This Day in History – October 2, 1967

Robert H. Lawrence, the first black astronaut, dies in a plane crash


On this day in 1967, Robert H. Lawrence, the first black astronaut, died in a plane crash before his mission.

Born in Chicago in 1935, Robert Henry Lawrence, Jr. graduated in the top 10 percent of his class at Englewood High School. He later went on to attend Bradley University, where he earned a B.A. in chemistry. While in college, he enlisted in the Reserve Officers’ Training Corps (ROTC).

In addition to being the first black astronaut, he was also a test pilot with over 2,500 flight hours. In 1956, he completed his training at Malden Air Force Base and became a United States Air Force pilot. By the young age of 25, he had completed an assignment as an instructor pilot for German Air Force trainees.


Soon after, he was assigned to flight test the Lockheed F-104 Starfighter, a recently developed spacecraft. In NASA’s words, Lawrence “contributed greatly to the development of the Space Shuttle.”
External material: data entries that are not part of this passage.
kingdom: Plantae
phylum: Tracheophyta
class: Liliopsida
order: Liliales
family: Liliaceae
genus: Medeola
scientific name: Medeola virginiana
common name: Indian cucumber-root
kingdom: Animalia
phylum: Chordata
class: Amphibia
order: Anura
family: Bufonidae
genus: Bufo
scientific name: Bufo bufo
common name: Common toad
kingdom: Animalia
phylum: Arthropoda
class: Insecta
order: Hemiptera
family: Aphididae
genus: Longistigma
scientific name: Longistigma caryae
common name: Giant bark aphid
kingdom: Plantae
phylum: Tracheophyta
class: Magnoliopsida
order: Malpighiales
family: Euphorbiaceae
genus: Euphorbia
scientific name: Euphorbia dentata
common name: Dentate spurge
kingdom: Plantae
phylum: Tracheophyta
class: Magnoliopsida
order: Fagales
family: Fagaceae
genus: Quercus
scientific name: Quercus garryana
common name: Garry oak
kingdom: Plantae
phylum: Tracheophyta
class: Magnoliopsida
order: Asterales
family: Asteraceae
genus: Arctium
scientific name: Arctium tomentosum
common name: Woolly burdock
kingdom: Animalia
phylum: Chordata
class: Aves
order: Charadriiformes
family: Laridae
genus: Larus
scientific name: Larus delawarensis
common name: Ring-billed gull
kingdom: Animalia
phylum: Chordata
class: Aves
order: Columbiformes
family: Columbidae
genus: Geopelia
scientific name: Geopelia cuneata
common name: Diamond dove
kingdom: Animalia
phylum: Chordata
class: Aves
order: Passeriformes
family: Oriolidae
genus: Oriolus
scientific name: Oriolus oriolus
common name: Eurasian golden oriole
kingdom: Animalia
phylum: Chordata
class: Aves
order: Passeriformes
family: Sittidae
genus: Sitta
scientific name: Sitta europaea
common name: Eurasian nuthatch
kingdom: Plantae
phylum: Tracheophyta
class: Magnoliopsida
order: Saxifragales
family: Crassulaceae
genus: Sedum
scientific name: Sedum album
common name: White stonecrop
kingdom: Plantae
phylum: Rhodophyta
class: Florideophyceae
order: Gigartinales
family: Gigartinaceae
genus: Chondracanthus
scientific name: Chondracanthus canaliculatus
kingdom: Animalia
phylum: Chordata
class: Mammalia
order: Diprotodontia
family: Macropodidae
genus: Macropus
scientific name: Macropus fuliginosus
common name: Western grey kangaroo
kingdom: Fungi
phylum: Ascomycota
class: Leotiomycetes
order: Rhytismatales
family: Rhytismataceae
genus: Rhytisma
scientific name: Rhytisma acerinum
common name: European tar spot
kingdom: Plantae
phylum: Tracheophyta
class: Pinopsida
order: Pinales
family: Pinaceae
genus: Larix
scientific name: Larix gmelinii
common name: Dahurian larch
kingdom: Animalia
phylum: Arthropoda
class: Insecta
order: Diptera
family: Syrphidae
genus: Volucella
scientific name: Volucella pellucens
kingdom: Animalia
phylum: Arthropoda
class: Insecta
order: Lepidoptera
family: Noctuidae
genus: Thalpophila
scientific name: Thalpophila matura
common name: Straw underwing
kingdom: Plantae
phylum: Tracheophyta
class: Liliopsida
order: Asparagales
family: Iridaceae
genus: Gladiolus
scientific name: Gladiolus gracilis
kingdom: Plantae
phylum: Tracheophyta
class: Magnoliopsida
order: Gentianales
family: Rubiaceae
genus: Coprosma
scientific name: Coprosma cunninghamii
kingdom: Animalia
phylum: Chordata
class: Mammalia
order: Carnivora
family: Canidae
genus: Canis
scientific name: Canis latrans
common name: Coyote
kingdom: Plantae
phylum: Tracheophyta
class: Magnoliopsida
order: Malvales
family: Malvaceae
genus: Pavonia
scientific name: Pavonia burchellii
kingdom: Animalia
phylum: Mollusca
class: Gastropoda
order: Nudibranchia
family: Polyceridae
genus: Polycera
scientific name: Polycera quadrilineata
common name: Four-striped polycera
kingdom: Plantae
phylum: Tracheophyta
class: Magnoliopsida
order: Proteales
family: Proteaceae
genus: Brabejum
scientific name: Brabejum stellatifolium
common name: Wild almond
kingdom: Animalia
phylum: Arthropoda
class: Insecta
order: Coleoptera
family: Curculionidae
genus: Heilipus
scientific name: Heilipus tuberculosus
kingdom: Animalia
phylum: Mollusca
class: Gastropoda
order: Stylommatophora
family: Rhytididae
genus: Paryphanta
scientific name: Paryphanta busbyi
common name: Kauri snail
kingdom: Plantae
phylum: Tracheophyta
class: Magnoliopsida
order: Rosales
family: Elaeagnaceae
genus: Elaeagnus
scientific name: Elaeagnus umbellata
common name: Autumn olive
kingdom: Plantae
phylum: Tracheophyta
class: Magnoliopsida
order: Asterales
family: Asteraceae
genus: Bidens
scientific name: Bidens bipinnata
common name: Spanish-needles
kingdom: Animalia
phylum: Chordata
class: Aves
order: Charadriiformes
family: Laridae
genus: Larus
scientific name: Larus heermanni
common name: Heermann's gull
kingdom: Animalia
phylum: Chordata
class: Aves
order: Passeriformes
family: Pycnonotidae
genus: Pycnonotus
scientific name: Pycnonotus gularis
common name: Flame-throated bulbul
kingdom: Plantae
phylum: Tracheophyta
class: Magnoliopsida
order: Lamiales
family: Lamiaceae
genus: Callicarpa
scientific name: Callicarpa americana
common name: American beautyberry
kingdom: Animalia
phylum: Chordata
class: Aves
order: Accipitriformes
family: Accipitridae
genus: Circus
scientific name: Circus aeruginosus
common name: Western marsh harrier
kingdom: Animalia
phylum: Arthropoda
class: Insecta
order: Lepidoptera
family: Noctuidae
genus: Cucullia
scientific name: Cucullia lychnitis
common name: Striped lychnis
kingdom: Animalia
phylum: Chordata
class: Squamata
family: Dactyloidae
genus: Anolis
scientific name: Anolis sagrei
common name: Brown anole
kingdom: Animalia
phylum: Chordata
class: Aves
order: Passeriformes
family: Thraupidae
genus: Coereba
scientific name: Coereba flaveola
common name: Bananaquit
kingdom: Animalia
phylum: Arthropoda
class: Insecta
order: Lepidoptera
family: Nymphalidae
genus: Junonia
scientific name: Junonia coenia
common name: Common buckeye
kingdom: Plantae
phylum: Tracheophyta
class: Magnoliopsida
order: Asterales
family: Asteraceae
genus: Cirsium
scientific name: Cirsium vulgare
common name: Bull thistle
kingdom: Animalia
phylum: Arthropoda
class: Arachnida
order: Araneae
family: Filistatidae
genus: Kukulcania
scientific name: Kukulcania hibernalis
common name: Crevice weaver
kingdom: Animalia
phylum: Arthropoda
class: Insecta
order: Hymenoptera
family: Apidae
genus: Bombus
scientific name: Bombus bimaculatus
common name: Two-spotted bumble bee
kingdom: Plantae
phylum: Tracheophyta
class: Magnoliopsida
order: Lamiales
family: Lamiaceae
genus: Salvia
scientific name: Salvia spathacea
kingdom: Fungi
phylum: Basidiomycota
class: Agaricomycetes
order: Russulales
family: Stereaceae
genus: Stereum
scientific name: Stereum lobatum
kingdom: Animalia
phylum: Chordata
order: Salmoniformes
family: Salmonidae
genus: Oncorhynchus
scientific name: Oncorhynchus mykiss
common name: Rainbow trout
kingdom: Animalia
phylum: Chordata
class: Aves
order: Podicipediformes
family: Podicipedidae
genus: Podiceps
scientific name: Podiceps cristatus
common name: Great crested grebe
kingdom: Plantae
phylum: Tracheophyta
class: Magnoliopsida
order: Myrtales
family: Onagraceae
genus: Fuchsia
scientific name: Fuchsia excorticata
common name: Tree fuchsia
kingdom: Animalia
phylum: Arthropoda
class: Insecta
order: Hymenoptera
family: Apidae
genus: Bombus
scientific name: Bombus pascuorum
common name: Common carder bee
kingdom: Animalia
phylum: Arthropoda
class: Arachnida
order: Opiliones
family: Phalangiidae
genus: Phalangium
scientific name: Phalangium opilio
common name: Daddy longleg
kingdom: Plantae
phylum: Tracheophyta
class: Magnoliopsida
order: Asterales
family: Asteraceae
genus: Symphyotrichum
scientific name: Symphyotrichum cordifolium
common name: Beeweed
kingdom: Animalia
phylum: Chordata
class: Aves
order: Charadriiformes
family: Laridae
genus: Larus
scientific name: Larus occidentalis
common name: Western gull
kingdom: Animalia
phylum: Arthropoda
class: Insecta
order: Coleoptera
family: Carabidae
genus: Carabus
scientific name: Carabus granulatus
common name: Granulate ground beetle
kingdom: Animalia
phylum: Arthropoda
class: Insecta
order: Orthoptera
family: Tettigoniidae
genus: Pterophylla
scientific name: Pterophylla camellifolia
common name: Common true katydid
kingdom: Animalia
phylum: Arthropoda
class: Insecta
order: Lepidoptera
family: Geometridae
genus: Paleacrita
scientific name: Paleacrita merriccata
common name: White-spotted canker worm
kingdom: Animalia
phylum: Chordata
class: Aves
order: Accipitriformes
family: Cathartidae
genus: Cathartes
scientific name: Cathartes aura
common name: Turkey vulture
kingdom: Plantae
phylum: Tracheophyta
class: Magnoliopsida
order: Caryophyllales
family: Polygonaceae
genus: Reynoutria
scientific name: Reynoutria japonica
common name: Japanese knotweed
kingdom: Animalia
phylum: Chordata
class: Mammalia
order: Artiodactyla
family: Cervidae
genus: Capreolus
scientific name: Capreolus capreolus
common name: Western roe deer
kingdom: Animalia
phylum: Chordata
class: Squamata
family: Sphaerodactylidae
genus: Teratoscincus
While in the Air Force, he earned a Ph.D. from Ohio State University. In June of 1967, he was selected as an astronaut in the Manned Orbital Laboratory. This made him the first black astronaut selected for space travel.

Six months later, he was a backseat passenger, training a student pilot to learn the steep descent glide technique. The jet crashed, and the pilot ejected successfully. However, unfortunately, the plane caught on fire before Lawrence could escape. He was killed instantly and the Purple Heart was awarded to him after his death.

Lawrence’s name was inscribed on the Space Mirror Memorial at the Kennedy Space Center on December 8, 1997. The memorial honors all astronauts who have lost their lives during space missions or training.